══ Material for the task ══
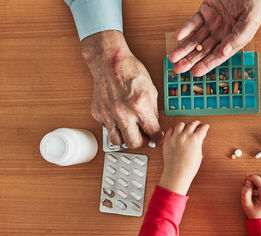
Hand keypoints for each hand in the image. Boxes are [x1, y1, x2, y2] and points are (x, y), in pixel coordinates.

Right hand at [81, 30, 162, 147]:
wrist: (109, 62)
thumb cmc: (131, 71)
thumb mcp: (151, 91)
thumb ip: (152, 112)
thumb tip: (154, 127)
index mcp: (140, 107)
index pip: (153, 133)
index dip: (158, 138)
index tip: (157, 138)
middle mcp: (124, 113)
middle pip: (134, 144)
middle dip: (142, 143)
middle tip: (144, 138)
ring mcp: (109, 115)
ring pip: (117, 141)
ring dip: (125, 138)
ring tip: (131, 131)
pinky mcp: (98, 113)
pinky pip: (107, 129)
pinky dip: (114, 127)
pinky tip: (119, 119)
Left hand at [159, 121, 209, 194]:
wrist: (177, 173)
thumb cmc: (188, 168)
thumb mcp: (198, 155)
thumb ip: (198, 145)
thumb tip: (197, 141)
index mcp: (195, 139)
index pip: (203, 128)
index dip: (205, 127)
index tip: (205, 126)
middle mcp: (185, 136)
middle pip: (192, 124)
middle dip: (197, 123)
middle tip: (197, 124)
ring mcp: (175, 137)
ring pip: (180, 124)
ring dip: (185, 125)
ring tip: (186, 127)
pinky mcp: (167, 140)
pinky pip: (170, 130)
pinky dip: (173, 129)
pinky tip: (175, 131)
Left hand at [168, 0, 260, 75]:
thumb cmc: (254, 1)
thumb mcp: (251, 19)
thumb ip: (239, 36)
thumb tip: (224, 52)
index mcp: (234, 40)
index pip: (218, 56)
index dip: (206, 65)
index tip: (194, 72)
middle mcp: (222, 34)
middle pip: (203, 51)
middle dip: (190, 60)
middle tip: (177, 68)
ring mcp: (212, 23)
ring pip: (195, 40)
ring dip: (184, 49)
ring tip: (173, 57)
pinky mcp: (205, 12)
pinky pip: (193, 23)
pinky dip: (185, 29)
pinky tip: (178, 36)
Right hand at [241, 174, 260, 219]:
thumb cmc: (254, 211)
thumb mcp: (245, 204)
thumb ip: (245, 191)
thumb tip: (248, 180)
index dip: (254, 178)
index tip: (246, 177)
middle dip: (254, 177)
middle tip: (246, 182)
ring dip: (257, 178)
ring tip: (251, 185)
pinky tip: (256, 185)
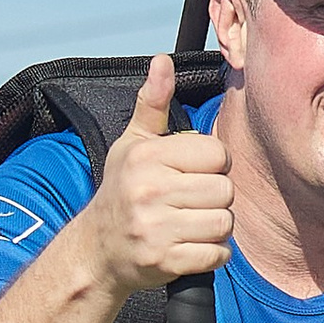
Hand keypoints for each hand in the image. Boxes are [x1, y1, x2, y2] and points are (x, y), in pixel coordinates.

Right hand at [87, 54, 234, 296]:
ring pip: (224, 223)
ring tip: (190, 223)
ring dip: (215, 227)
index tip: (194, 173)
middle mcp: (150, 190)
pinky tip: (190, 246)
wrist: (98, 250)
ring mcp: (156, 229)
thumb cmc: (122, 190)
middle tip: (191, 202)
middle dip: (216, 198)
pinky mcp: (165, 261)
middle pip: (226, 191)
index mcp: (147, 156)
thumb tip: (163, 61)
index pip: (217, 155)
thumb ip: (152, 103)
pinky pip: (217, 255)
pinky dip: (212, 254)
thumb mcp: (133, 143)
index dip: (213, 165)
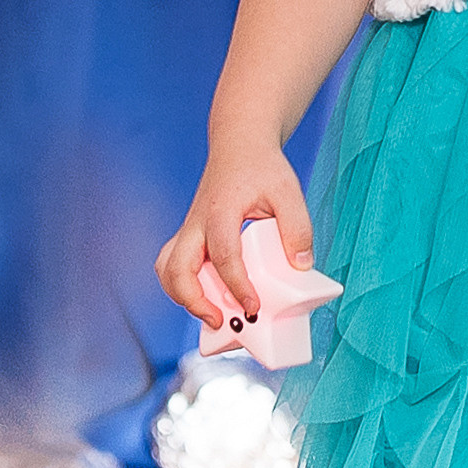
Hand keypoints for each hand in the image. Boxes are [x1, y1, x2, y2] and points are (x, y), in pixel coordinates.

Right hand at [154, 143, 314, 330]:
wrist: (239, 147)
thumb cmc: (262, 168)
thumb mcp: (288, 191)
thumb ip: (298, 227)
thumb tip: (301, 265)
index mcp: (221, 210)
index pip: (224, 253)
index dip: (236, 284)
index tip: (253, 305)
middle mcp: (197, 223)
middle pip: (177, 267)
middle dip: (194, 300)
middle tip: (220, 321)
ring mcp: (189, 230)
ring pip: (167, 268)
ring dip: (182, 296)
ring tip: (211, 314)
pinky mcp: (189, 236)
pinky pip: (173, 265)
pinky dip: (182, 285)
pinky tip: (208, 296)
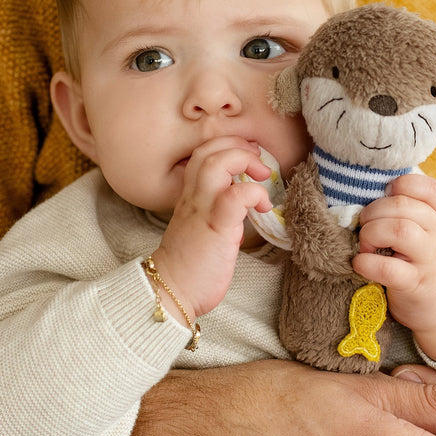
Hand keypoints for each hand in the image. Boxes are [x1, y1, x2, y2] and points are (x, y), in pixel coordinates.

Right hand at [153, 136, 270, 318]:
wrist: (171, 291)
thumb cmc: (189, 264)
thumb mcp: (201, 226)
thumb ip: (215, 209)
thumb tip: (241, 202)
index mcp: (190, 196)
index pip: (201, 153)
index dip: (227, 145)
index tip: (248, 156)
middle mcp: (193, 197)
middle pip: (208, 149)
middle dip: (237, 145)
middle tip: (258, 160)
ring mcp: (203, 210)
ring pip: (216, 163)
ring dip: (244, 160)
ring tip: (262, 174)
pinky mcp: (216, 227)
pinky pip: (235, 196)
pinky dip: (255, 193)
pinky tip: (264, 206)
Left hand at [353, 173, 435, 362]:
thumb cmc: (428, 264)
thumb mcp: (429, 233)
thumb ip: (409, 212)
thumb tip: (366, 195)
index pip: (427, 187)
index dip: (400, 185)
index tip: (384, 198)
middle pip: (401, 205)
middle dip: (372, 213)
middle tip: (364, 227)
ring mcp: (428, 259)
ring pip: (398, 230)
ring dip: (371, 234)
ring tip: (365, 246)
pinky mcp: (414, 284)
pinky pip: (388, 268)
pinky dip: (366, 263)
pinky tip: (360, 264)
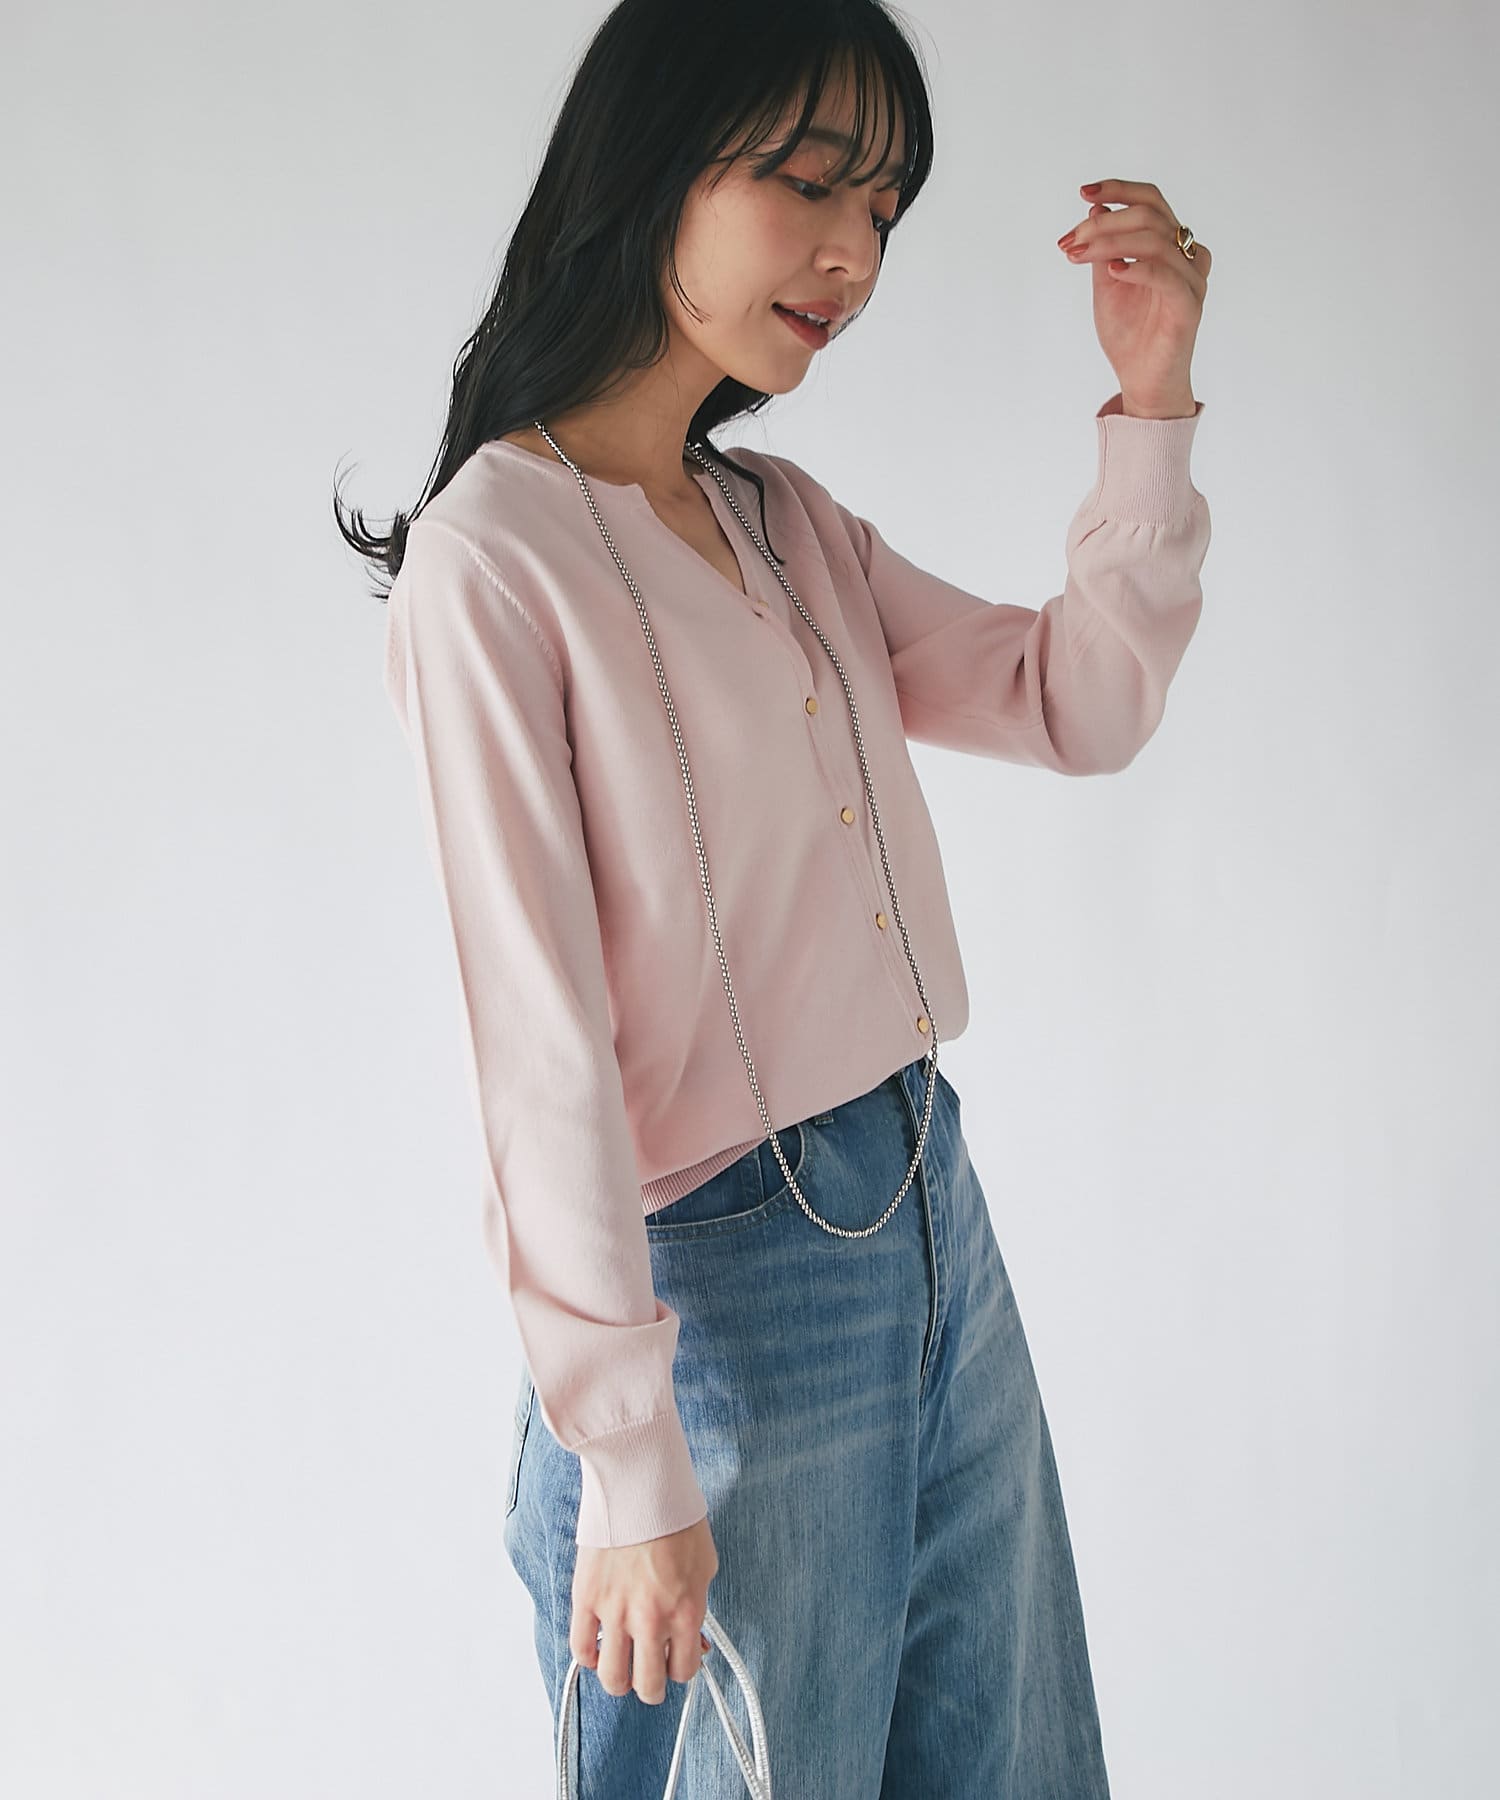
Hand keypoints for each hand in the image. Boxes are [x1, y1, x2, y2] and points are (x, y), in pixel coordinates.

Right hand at [570, 1514, 719, 1704]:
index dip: (681, 1669)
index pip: (684, 1671)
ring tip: (622, 1669)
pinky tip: (598, 1648)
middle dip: (651, 1686)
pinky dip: (589, 1657)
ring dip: (619, 1680)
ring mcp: (615, 1612)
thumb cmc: (676, 1518)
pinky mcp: (586, 1598)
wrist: (640, 1484)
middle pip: (647, 1685)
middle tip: (650, 1675)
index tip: (677, 1661)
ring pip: (612, 1678)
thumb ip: (697, 1608)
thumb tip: (692, 1640)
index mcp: (685, 1612)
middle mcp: (651, 1620)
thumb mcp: (705, 1565)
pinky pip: (581, 1649)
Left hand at [1057, 178, 1210, 416]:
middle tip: (1070, 242)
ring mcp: (1192, 280)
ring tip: (1078, 255)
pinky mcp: (1189, 307)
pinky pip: (1166, 276)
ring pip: (1155, 241)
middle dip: (1104, 224)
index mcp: (1169, 247)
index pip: (1150, 202)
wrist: (1140, 380)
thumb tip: (1096, 209)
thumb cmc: (1128, 334)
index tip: (1084, 193)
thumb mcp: (1106, 283)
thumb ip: (1104, 248)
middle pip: (1150, 217)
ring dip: (1110, 243)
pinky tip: (1112, 271)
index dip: (1119, 190)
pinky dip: (1138, 268)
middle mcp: (1187, 257)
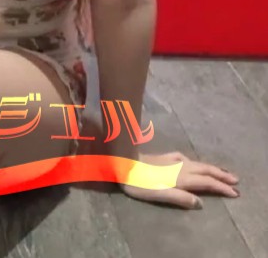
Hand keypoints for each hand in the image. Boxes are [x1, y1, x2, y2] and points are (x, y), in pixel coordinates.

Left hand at [119, 150, 239, 208]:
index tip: (235, 192)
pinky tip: (192, 162)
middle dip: (221, 176)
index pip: (206, 182)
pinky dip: (196, 162)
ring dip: (212, 168)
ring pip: (197, 163)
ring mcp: (173, 160)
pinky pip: (187, 159)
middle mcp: (181, 167)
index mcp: (182, 178)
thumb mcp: (159, 194)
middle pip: (205, 170)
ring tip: (222, 171)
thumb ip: (180, 198)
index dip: (221, 187)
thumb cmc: (140, 182)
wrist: (124, 161)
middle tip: (235, 180)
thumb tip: (200, 203)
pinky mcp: (166, 157)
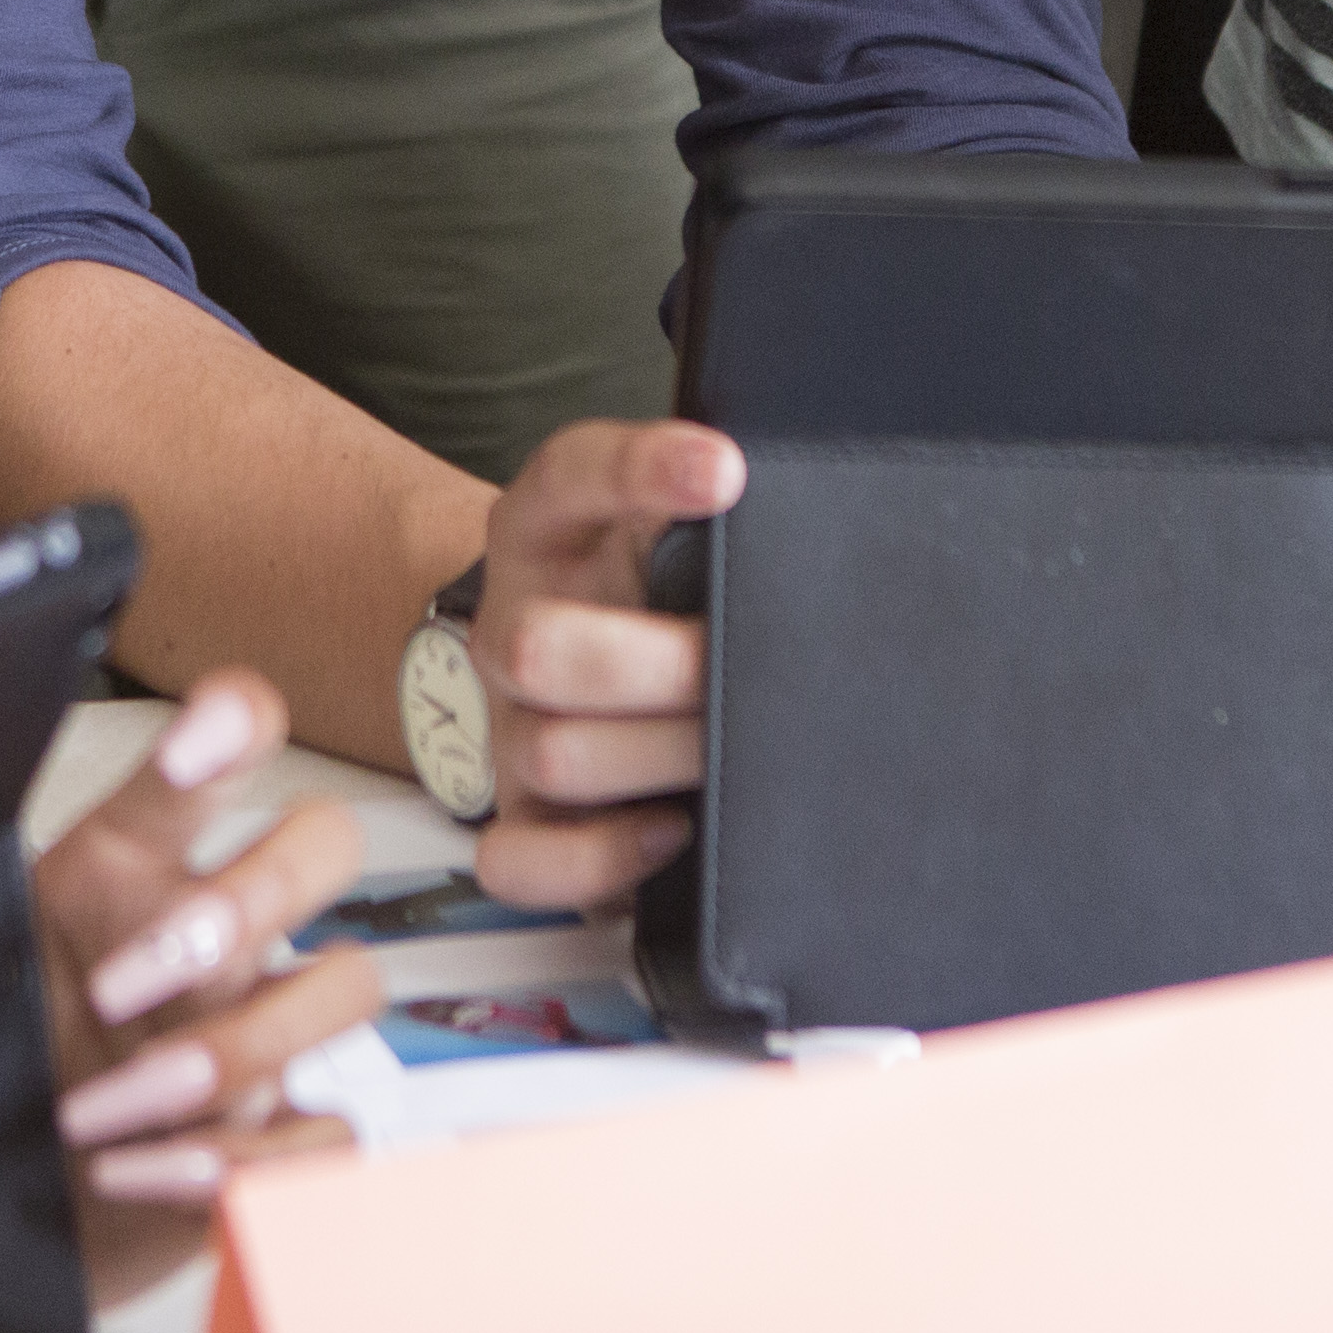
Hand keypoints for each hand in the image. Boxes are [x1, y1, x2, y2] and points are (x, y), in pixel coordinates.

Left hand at [35, 670, 385, 1299]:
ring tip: (98, 1113)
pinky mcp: (287, 1137)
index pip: (227, 745)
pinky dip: (228, 1160)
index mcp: (140, 868)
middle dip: (243, 905)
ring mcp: (269, 1030)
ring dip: (221, 1054)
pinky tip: (138, 1173)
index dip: (237, 724)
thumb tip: (3, 790)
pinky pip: (325, 1131)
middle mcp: (224, 934)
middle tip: (116, 987)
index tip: (201, 738)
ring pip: (346, 986)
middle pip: (326, 844)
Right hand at [464, 418, 739, 915]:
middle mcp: (518, 625)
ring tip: (738, 749)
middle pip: (537, 645)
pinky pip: (519, 862)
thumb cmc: (661, 588)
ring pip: (551, 754)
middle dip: (659, 667)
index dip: (641, 470)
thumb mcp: (682, 525)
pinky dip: (602, 855)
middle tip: (745, 672)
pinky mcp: (523, 820)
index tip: (725, 473)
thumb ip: (721, 517)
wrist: (586, 662)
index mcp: (549, 528)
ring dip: (658, 759)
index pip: (572, 474)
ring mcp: (513, 729)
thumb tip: (819, 512)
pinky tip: (672, 826)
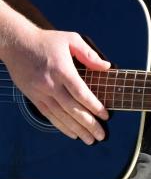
═══
The task | Reproduce only the lines above, starting at the line with "ring mcp: (109, 115)" and ending at the line with "pinky mcp: (205, 12)", exactly as written.

Exercise response |
ring mcp: (109, 115)
ring pip: (117, 141)
ring dip: (125, 138)
ring tip: (131, 131)
pinky mcp: (98, 113)
pinky pip: (107, 129)
pinky dip: (114, 127)
pinky tip: (119, 119)
Left hand at [159, 121, 209, 194]:
wrist: (177, 173)
thumb cmc: (188, 168)
thumb mcp: (198, 155)
thumb ip: (198, 145)
thumb tip: (197, 141)
index mcp: (195, 139)
index pip: (203, 128)
index dip: (205, 127)
index tip: (205, 126)
middle mcp: (185, 136)
middle pip: (192, 124)
middle dip: (197, 123)
middle tip: (197, 124)
ring mcp: (175, 137)
ring pip: (180, 124)
ring dip: (185, 125)
ring tip: (186, 127)
pinky mcp: (167, 140)
pinky pip: (170, 130)
pinky dip: (173, 129)
pinky tip: (175, 131)
Left hand at [168, 0, 260, 75]:
thumb cmc: (254, 1)
thumb mcp: (251, 19)
thumb ip: (239, 36)
thumb tip: (224, 52)
index mcp: (234, 40)
index pip: (218, 56)
index dip: (206, 65)
index tip: (194, 72)
middle mcp: (222, 34)
middle pip: (203, 51)
middle dip: (190, 60)
middle tip: (177, 68)
ring mcp: (212, 23)
ring pip: (195, 40)
ring dip: (184, 49)
ring tip: (173, 57)
pinky mcp: (205, 12)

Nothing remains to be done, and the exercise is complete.